Mit 33 Jahren ist Theis der Älteste im Team und seine vielen Blessuren in den vergangenen Jahren deuten darauf hin, dass es sein letztes Turnier ist. Dann würde er nicht mehr mit seinem Kumpel Dennis Schröder zusammenspielen. Die beiden kennen sich aus der Jugend und der Bundesligamannschaft in Braunschweig. Der deutsche Kapitän Schröder war während der Partie von einem litauischen Fan mit Affenlauten rassistisch verhöhnt worden. Schröder sagte nach der Partie in der Interviewzone: „Man kann alles machen, aber Affengeräusche? Das ist eine Sache, die nicht geht. Man kann mich beleidigen, aber Rassismus gehört nicht zu diesem Sport.“
Hallenverbot für Fan
Der Fan wurde laut Fiba identifiziert, aus der Halle gebracht und vom Turnier ausgeschlossen. Der litauische Verband entschuldigte sich umgehend bei Schröder. Und vielen Litauern, die damit nichts zu tun hatten, war die Sache so unangenehm, dass sie sich in der Halle sofort entschuldigten. Auch Daniel Theis bekam eine Entschuldigung vom litauischen Athletiktrainer seines Klubs AS Monaco geschickt. Am Tag danach sagt Theis: „Rassismus gehört nirgendwo dazu und zum Sport erst recht nicht.“
Die deutsche Nationalmannschaft wirkt gefestigt wie selten zuvor, auch ein Zwischenfall wie gegen Litauen scheint dem Team nicht viel auszumachen. Schröder jedenfalls spielte nach der Beleidigung fast noch besser als zuvor und war erfolgreichster Werfer der Partie mit 26 Zählern.

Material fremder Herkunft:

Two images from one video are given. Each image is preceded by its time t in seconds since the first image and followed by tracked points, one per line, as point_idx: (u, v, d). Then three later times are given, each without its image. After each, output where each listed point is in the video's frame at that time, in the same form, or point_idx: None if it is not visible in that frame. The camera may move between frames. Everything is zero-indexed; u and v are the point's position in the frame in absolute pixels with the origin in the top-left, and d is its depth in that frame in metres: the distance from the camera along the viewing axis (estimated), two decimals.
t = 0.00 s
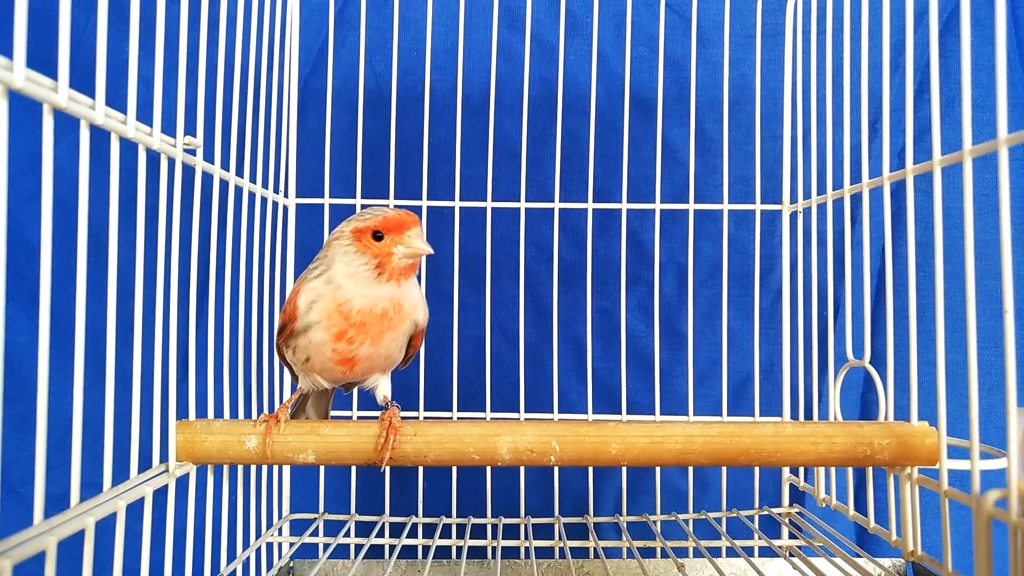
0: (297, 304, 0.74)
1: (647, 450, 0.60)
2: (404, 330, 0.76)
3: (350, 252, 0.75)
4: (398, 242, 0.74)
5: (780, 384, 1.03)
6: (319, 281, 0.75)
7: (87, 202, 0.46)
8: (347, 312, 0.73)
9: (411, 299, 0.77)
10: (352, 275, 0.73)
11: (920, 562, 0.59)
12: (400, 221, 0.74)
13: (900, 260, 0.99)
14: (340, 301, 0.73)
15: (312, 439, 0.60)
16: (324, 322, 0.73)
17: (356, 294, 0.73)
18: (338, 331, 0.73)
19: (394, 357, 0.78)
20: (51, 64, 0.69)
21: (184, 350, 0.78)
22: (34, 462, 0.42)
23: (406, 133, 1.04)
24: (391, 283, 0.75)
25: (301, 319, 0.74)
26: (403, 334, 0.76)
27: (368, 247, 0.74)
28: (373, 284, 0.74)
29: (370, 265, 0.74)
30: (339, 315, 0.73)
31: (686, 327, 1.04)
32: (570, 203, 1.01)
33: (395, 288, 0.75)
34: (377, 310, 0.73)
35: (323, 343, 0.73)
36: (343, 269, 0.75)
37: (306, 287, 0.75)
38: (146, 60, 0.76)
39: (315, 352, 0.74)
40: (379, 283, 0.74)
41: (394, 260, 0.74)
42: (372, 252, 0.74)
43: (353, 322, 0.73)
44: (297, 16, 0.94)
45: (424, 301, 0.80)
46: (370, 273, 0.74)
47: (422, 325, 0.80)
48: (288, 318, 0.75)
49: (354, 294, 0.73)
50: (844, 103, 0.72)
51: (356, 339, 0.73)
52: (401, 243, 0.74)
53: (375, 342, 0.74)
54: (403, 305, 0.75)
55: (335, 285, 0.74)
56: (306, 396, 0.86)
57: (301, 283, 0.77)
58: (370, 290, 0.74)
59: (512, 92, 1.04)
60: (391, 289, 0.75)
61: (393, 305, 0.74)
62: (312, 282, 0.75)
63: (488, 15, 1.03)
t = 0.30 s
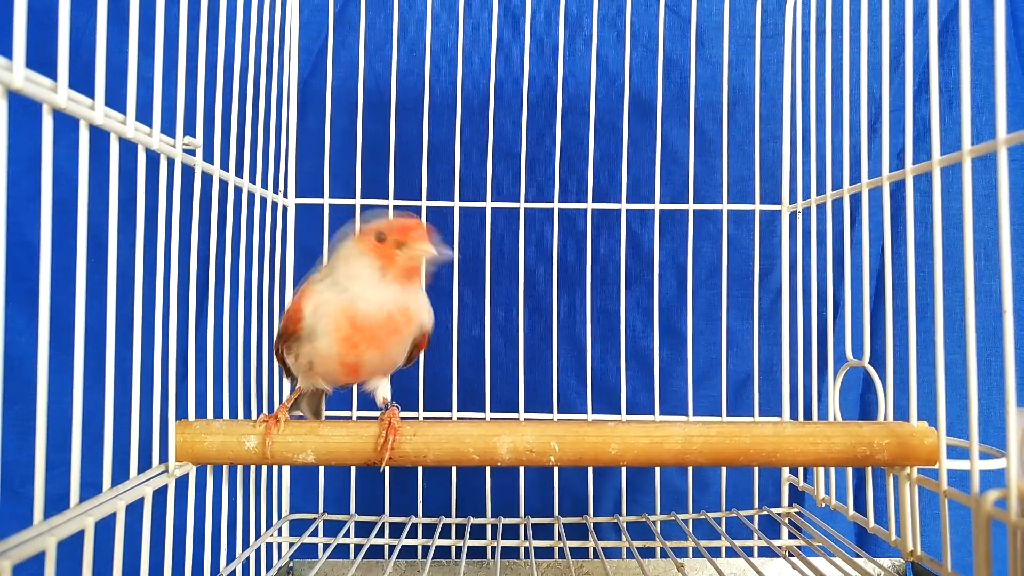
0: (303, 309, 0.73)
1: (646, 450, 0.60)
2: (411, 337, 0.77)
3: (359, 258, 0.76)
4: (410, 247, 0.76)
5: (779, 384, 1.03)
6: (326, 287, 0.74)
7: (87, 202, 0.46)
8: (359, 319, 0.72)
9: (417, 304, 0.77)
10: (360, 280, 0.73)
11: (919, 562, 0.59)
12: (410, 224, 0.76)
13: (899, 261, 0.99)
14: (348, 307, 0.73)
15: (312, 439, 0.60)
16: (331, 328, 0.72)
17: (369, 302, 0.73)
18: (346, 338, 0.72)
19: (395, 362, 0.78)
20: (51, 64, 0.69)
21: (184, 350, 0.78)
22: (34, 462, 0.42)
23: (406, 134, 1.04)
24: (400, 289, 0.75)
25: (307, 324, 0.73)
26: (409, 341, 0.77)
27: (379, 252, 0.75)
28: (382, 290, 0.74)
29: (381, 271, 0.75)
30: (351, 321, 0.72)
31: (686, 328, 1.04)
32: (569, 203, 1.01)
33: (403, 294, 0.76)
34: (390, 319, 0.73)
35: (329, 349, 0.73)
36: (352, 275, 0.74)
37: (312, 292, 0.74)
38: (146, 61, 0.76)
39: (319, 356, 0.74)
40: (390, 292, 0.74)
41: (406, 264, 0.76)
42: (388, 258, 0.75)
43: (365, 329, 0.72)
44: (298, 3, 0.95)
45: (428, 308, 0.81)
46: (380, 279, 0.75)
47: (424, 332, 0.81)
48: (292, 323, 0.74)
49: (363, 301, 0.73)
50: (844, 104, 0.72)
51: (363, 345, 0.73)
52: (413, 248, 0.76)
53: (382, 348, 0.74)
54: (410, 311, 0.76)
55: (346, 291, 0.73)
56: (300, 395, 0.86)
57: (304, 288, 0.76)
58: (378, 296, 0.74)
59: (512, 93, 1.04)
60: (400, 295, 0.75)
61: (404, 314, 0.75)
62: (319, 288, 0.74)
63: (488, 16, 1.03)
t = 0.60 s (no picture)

Theis findet sogar: „Wir sind noch stärker als das Team, das vor zwei Jahren Weltmeister wurde. Natürlich sind wir als amtierender Weltmeister hierher gekommen, um Europameister zu werden.“ Flügelspieler Isaac Bonga zog nach dem Sieg gegen Litauen und drei von fünf Partien ein kleines Fazit: „Selbst wenn wir so spielen wie gegen Litauen, sehen wir das nicht als perfekt an. Es gibt noch viele Dinge, in denen wir besser werden müssen. Auf der anderen Seite muss man sich auch mal einen Klaps auf die Schulter geben.“ Was will Bonga verbessern? „Kommunikation, also wie wir in der Verteidigung miteinander reden. Und Tempo. Wir können noch schneller spielen.“
Inzwischen hat sich auch der Bundestrainer so weit erholt, dass er aus der Klinik entlassen wurde und im Hotel ist. DBB-Pressesprecher Christoph Büker sagt: „Alex Mumbru wird dort eng medizinisch betreut. Wie der Zeitplan ist für seine Rückkehr ans Spielfeld, ist offen.“ So lange leitet Co-Trainer Alan Ibrahimagic das Team an.
Der nächste Gegner am Montag ist Großbritannien und das genaue Gegenteil zu Deutschland: drei Partien, drei Pleiten, keine davon war eng. Die Herausforderung wird sein, dieses Match seriös anzugehen und nicht schon ans abschließende Spiel gegen den Gastgeber zu denken, denn auch Finnland steht bislang ohne Niederlage da. Daniel Theis warnt: „Wenn wir jetzt den Fehler machen, runterzufahren gegen Großbritannien, dann ist es schwierig, wieder hochzufahren im nächsten Spiel gegen Finnland, wo es vielleicht um den Gruppensieg geht.“ Theis weiß ja, wie schwer es ist, einen rollenden Zug aufzuhalten.